Another Word For It Patrick Durusau on Topic Maps and Semantic Diversity

January 17, 2019

Pirate Radio Historic Texts – Where To Go From Here

Filed under: Cybersecurity,Hacking,Radio — Patrick Durusau @ 9:07 pm

Pirate Radio: two downloadable manuals

From the webpage:

Two terrific manuals on Pirate Radio available for free download: The Complete Manual of Pirate Radio, by Zeke Teflon, has technical information on building a radio – including wiring diagrams, mobile operations, parts, testing and getting away with it. Seizing the Airwaves from AK Press, edited by Ron Sakolsky and Stephen Dunifer, provides some great context for Pirate Radio, including historic pirate radio stations, the fable of free speech, community radio, what to do when the FCC come knocking, and a lot more (209 pages of it!).

“Seizing the Airwaves” (219 pages) was published in 1998 and I suspect “The Complete Manual of Pirate Radio” is the older of the two because it mentions tubes in transmitters, cassette tapes and the ARRL Handbook costing $20. (It’s now $49.95.)

These two works are intersting historical artifacts in the Internet Age but a new copy of the ARRL Handbook (2019), is an entirely different story.

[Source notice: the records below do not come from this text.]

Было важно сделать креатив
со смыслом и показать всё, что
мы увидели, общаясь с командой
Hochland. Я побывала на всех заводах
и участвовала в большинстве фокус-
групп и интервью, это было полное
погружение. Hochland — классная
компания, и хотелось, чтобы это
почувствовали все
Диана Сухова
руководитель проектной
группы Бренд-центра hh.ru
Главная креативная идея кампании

It was just a day or two ago that I wrote about wirelessly seizing of control of construction equipment in Who Needs a Hellfire™ Missile When You Have a Crane?.

The airways are full of unseen but hackable data streams. How do emergency and government services communicate? What do monitors emit? WiFi is just one channel waiting for your arrival. Not to mention that the ability to access those streams means you can also interfere with or mimic messages on them.

Check out the AARL’s What’s New page for products to expand or support of your hacking skills beyond cable.